An important case for schemes which have undergone Barber equalisation and which have allowed unreduced early retirement before the new equalised NRD.
Background to the case
The scheme introduced an NRD of age 65 for all members on 16 August 1993 (the Barber equalisation date). Before then, NRD was the usual age 60 for women and age 65 for men. This meant that for women, pension built up before the Barber equalisation date had an NRD of age 60 and other pension had an NRD of age 65. For men, pension built up in the period from 17 May 1990 to the Barber equalisation date (the Barber window) had an NRD of age 60 and other pension had an NRD of age 65.
The scheme allowed early retirement from age 50 with employer consent. The method for calculating early retirement pensions changed several times:
- Until 1993: a 0.5 per cent reduction applied for each month pension was taken before NRD;
- 1993 to April 2002: pensions were reduced by 0.5 per cent for each month pension was taken before age 60 or on such other basis as the scheme trustees decided;
- April 2002 to 30 March 2003: the reduction was set by the trustees at a level they considered reasonable, having regard to, amongst other things, the period between the start of pension and age 60;
- from 1 April 2003: future pensionable service was subject to a reduction for each month pension was taken before age 65.
Company practice (and the position communicated to members) until 1 April 2003 was to allow early retirement with a 0.5 per cent reduction for each month pension was taken before age 60.
What the Court was asked to decide
The Court was asked two main questions.
Firstly, on early retirement, could pensions built up before 1 April 2003 be reduced for each month they were taken before age 65?
Secondly, what benefits were payable to members who have benefits determined partly by reference to an NRD of age 60 and partly by reference to an NRD of age 65? Three alternative options were considered:
- members were entitled to a pension at age 60 with only that part built up after 30 March 2003 reduced where pension was paid before age 65;
- members were entitled to a pension at age 60 with that part calculated by reference to an NRD of age 65 reduced where taken before age 65;
- member’s pensions were payable in two parts – that determined by reference to an NRD of age 60 at age 60 and that determined by reference to an NRD of age 65 at age 65.
The scheme’s principal employer argued for the final alternative.
The Court’s decision
On the question of the early retirement reduction, the Court decided that pensions built up before 1 April 2003 could be reduced only for the period up to age 60. This was for the following reasons:
* because of company practice and the position communicated to members, the references in the scheme rules which applied between 1993 and April 2002 - to the trustees being able to decide an alternative basis for reducing pension - only allowed the trustees to vary the default 0.5% per month reduction applicable to retirement before age 60. The rules did not give a power to make a reduction for early payment after age 60;
- in the rules introduced in April 2002 - providing for the trustees to set the early retirement reduction, having regard to amongst other things, the period between the start of a pension and age 60 –the reference to amongst other things did not give the trustees power to apply any reduction where pension was taken after age 60. Key to this decision were two facts. Firstly, the previous version of the rules allowed reductions only to pensions taken before 60 - the reference to amongst other things was not intended to preserve some preexisting power to apply a reduction to age 65. Secondly, the express provision introduced on 1 April 2003 to take into account the period up to age 65 for pension built up from then evidenced the fact that this power has not existed previously.

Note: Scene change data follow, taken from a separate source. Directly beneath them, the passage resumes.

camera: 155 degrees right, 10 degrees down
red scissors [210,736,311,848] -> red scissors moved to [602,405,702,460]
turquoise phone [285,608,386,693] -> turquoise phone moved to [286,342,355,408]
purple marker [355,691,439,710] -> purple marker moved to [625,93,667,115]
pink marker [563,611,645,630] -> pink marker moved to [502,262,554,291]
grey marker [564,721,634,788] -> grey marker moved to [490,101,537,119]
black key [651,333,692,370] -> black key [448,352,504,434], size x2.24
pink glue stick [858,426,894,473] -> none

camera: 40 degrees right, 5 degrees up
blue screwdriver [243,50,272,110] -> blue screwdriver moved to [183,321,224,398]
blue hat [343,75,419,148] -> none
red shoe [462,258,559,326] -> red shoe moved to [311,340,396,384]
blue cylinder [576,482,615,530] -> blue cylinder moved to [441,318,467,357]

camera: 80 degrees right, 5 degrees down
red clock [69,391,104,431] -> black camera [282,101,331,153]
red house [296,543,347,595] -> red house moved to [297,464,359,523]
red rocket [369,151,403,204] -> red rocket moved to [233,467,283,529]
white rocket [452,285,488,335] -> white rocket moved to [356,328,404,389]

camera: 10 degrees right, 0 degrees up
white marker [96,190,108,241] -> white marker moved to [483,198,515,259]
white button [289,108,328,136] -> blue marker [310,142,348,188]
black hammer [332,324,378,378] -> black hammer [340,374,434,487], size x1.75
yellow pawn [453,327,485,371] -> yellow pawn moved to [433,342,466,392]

On the question of what pension is payable, the Court decided:
- that members with any part of their pension calculated by reference to an NRD of age 60 have a right to take pension at that age;
- that EU law imposes only minimum requirements on schemes about providing equal benefits to men and women. It allows flexibility in how equal pay is provided. The effects of changes to schemes to comply with equalisation requirements need to be considered on a scheme specific basis;
- that the mechanism for payment of the pension was the scheme’s early retirement rule. Under this employer consent would be deemed to be given at age 60. It followed that on the interpretation of the early retirement rule, on retirement at age 60, only that part
of pension built up from 1 April 2003 would be reduced; the employer argued that Barber rights should not be seen as being provided through the early retirement rule and this is likely to form one of the main grounds for the appeal in this case;
- to reject the two part payment approach. This was on the basis the scheme provided for payment only of a single pension and that EU law did not require such an approach.
The impact of the decision
This is the latest in a series of recent cases demonstrating that, almost 20 years after the original ruling in the Barber case - that male and female members have to be provided with equal benefits from 17 May 1990 - there is still much confusion about what benefits schemes have to pay.
In this case, the effect of the decision is to increase the scheme’s deficit by around 30 per cent to £130 million. If the Court of Appeal upholds the decision it is likely to have serious financial implications for many other schemes. Trustees and employers will need to undertake a careful analysis of their schemes’ rules relating to equalisation and early retirement.
The decision also shows the importance of not interpreting scheme rules literally and in isolation from a scheme’s other rules. To understand a rule properly, it is necessary to understand the original intention behind the rule. To do this, it is important to look at the circumstances existing at the time the rule was introduced.